On the contrary, the Strasbourg judges are more courageous on issues related to Islam. The ECHR takes into account the history and reality of the European civilization and does not seek to apply an abstract and universal vision of the Human Rights. Even when one speaks of “United Nations”, the Human Rights Committee should not judge wearing the niqab in the same way in France and Saudi Arabia!

For these reasons, Muslims who oppose French laws appeal to the Committee and not to the ECHR. Thus, while the lawyers of the veiled employee of the Baby Loup nursery had initially indicated their intention to seize the Court of Strasbourg, they finally privileged the Committee, considered as “less directly effective but more constant in its decisions than the European Court of Human Rights, which tends to leave States a wide margin of appreciation” (Mr Henry). This time, the two women who were fined for wearing the niqab also went to Geneva for support. If the Committee does not have as much weight as the ECHR, an opinion of the Geneva experts still has a real legal and political impact. This body has indeed acquired an essential importance in international law and tends to become a quasi-jurisdiction. So much so that, still in the Baby Loup case, the first president of the Court of Cassation Bertrand Louvel announced in September 2018 his intention to “take into account this divergent interpretation of the law”. As far as the wearing of the niqab in the public space is concerned, it is therefore possible that the interpretation of the 2010 law will also be loosened...

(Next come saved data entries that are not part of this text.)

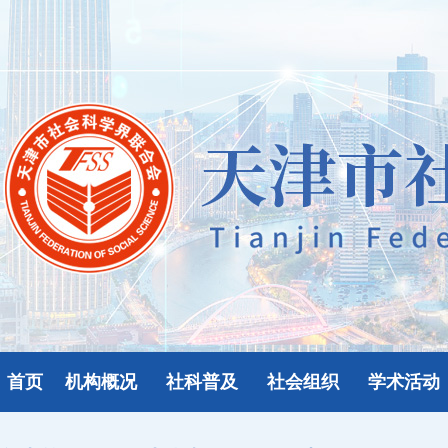
首页
机构概况
社科普及
社会组织
学术活动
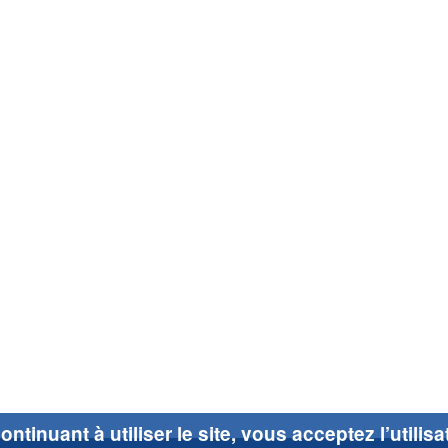
ontinuant à utiliser le site, vous acceptez l’utilis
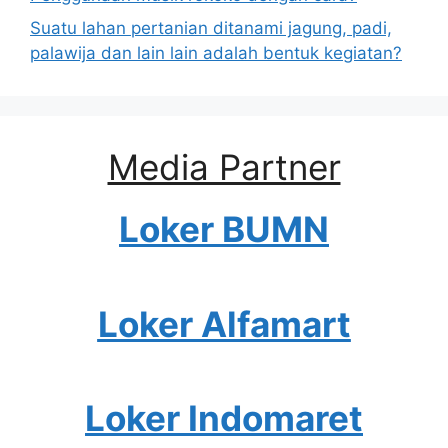
Suatu lahan pertanian ditanami jagung, padi,
palawija dan lain lain adalah bentuk kegiatan?
Media Partner
Loker BUMN
Loker Alfamart
Loker Indomaret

The Human Rights Committee should not judge wearing the niqab in the same way in France and Saudi Arabia!

In reality, it is most likely that France will refuse to modify its legislation on the niqab and invoke to justify this choice the jurisprudence of the ECHR. This was the strategy of the Minister of Foreign Affairs in the cases previously cited on identity photos and public schools. They had then reminded the UN experts that the French legislation had been “judged to be in conformity with the European system for the protection of Human Rights by the European Court of Human Rights”. This statement shows how the deep divergence between Strasbourg and Geneva on religious symbols can be exploited by States according to their interests and undermine the authority of both bodies. This is the whole system of international protection of Human Rights that is weakened by the ideological “tussle” between the ECHR and the UN.

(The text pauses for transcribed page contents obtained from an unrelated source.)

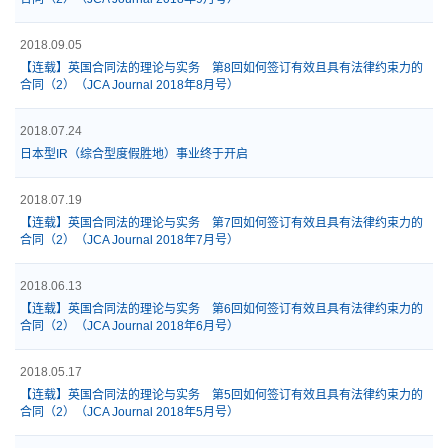
2018.09.05
【连载】英国合同法的理论与实务 第8回如何签订有效且具有法律约束力的
合同（2）（JCA Journal 2018年8月号）
2018.07.24
日本型IR（综合型度假胜地）事业终于开启
2018.07.19
【连载】英国合同法的理论与实务 第7回如何签订有效且具有法律约束力的
合同（2）（JCA Journal 2018年7月号）
2018.06.13
【连载】英国合同法的理论与实务 第6回如何签订有效且具有法律约束力的
合同（2）（JCA Journal 2018年6月号）
2018.05.17
【连载】英国合同法的理论与实务 第5回如何签订有效且具有法律约束力的
合同（2）（JCA Journal 2018年5月号）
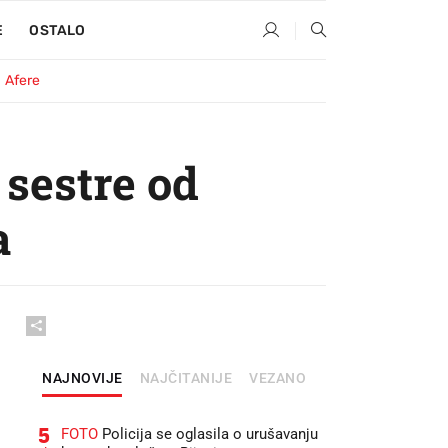
E
OSTALO
Afere
 sestre od
a
NAJNOVIJE
NAJČITANIJE
VEZANO
5
FOTO
Policija se oglasila o urušavanju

Because the concern is ideological indeed. What are opposed are, on the one hand, secularism and “neutrality”, which tend to be sanctified by the ECHR, and on the other, Islam, whose pressures are felt at the UN. While international Human Rights standards should be close, the ECHR and the UN view freedom of religion as a tool for diverging goals. For the ECHR, the central issue is to determine whether a religious sign or garment can be reconciled with tolerance, non-discrimination and gender equality. For the United Nations, it is important to uphold these principles between religions, even if it is to the detriment of gender equality. This ideological confrontation tends to reduce human rights to an ideological battlefield, the ground on which the wrestling civilisations fight.

Above all, the application to the religions of the principle of non-discrimination is dangerous for the Western civilization. This tends to equalise religions that have absolutely not the same relationship with human dignity, especially regarding the respect of women. In this context of divisions, undermining international bodies, France is the only one to be legitimate to determine the place it wants to grant to Islam, according to its history and culture.